V2XSet has 58 scenarios in total, where each of them contains data stream from different agents across different timestamps. Each scenario is named by the time it was gathered, e.g., 2021_08_22_21_41_24.

3. Agent Contents

Under each scenario folder, the data of every intelligent agent~(i.e. infrastructure or connected automated vehicle) appearing in the current scenario is saved in different folders. Each folder is named by the agent's unique id, e.g., 1732. A negative id means infrastructure.

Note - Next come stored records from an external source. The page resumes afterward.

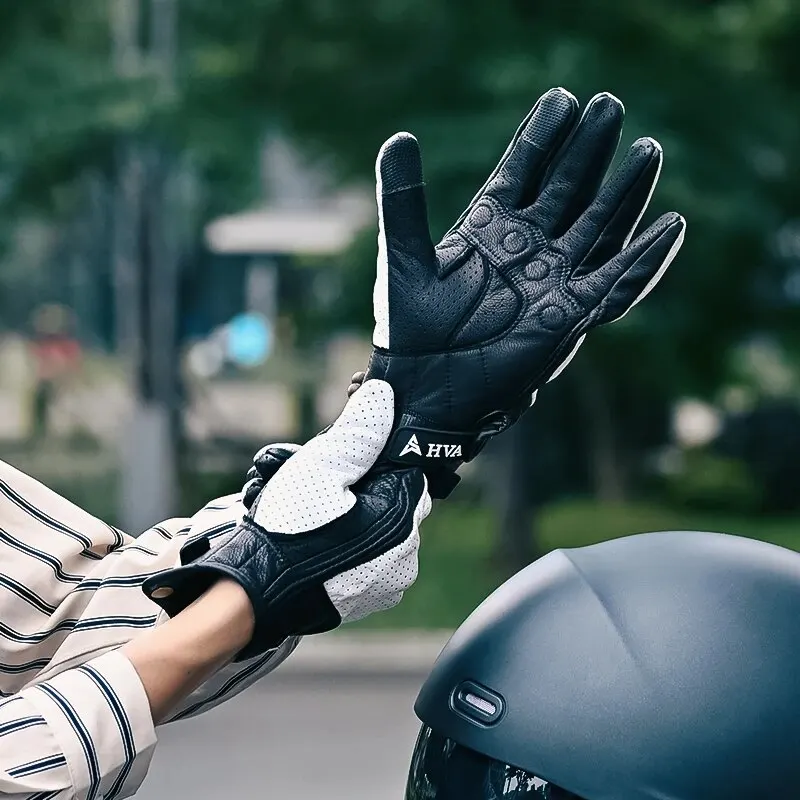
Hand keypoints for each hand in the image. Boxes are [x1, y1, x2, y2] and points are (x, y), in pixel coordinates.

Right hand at [142, 380, 430, 659]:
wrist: (254, 593)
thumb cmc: (287, 529)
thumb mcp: (320, 465)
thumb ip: (358, 430)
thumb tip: (383, 395)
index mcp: (400, 519)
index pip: (405, 471)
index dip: (372, 460)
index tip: (340, 463)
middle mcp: (405, 555)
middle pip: (390, 500)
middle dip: (360, 488)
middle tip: (320, 488)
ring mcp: (388, 583)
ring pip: (378, 530)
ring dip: (353, 516)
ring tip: (311, 515)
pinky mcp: (367, 598)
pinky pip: (367, 559)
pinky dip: (347, 546)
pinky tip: (315, 541)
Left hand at [364, 88, 684, 497]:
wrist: (428, 390)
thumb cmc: (411, 330)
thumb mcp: (404, 258)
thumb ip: (404, 201)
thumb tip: (398, 137)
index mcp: (487, 228)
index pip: (522, 171)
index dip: (542, 137)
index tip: (562, 98)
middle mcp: (526, 248)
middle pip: (566, 189)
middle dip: (587, 151)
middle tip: (609, 105)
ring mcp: (551, 279)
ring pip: (596, 226)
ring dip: (623, 192)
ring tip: (647, 150)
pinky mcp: (569, 315)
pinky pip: (614, 283)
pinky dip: (642, 259)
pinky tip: (670, 226)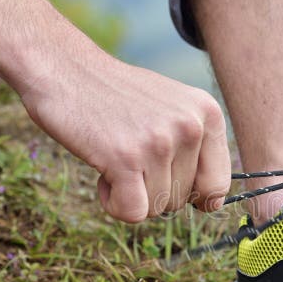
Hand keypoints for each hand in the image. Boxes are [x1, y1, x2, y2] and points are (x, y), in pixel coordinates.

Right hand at [20, 54, 230, 222]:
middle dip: (154, 189)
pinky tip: (103, 176)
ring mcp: (159, 142)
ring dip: (131, 193)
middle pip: (184, 199)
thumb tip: (212, 205)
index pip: (218, 184)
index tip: (166, 179)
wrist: (64, 68)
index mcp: (207, 114)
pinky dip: (114, 204)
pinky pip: (134, 213)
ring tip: (114, 156)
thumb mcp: (172, 109)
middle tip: (129, 155)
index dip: (193, 195)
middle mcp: (190, 126)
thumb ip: (197, 150)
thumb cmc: (117, 97)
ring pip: (158, 208)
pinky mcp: (126, 158)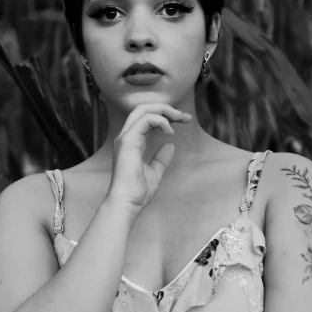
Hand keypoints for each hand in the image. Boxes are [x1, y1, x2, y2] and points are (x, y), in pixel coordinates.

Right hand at [107, 103, 191, 217]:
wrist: (127, 203)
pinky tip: (170, 132)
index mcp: (132, 142)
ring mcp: (125, 138)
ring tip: (181, 119)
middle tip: (185, 117)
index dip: (165, 116)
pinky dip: (160, 121)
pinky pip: (145, 120)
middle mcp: (126, 137)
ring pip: (143, 109)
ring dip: (165, 111)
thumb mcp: (154, 173)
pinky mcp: (128, 141)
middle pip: (143, 108)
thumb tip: (170, 146)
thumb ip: (160, 160)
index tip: (183, 121)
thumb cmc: (137, 193)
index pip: (146, 118)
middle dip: (166, 108)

In each agent folder, data across different timestamps will be saved. Those timestamps are represented by five digits integers as the prefix of the filenames (e.g., 00700.pcd). There are three types of files inside the agent folders: LiDAR point clouds (.pcd files), camera images (.png files), and metadata (.yaml files).

3.1 Lidar point cloud

The LiDAR data is saved with Open3d package and has a postfix ".pcd" in the name.

3.2 Camera images

Each CAV and Infra is equipped with 4 RGB cameras to capture the 360 degree of view of the surrounding scene.camera0, camera1, camera2, and camera3 represent the front, right rear, left rear, and back cameras respectively.

3.3 Data Annotation

All the metadata is saved in yaml files. It records the following important information at the current timestamp:

  • ego information: Current ego pose with and without GPS noise under Carla world coordinates, ego speed in km/h, the LiDAR pose, and future planning trajectories.
  • calibration: The intrinsic matrix and extrinsic matrix from each camera to the LiDAR sensor.
  • objects annotation: The pose and velocity of each surrounding human driving vehicle that has at least one point hit by the agent's LiDAR sensor. See data annotation section for more details.

4. Data Collection Protocol

Besides agent contents, every scenario database also has a yaml file named data_protocol.yaml. This yaml file records the simulation configuration to collect the current scenario.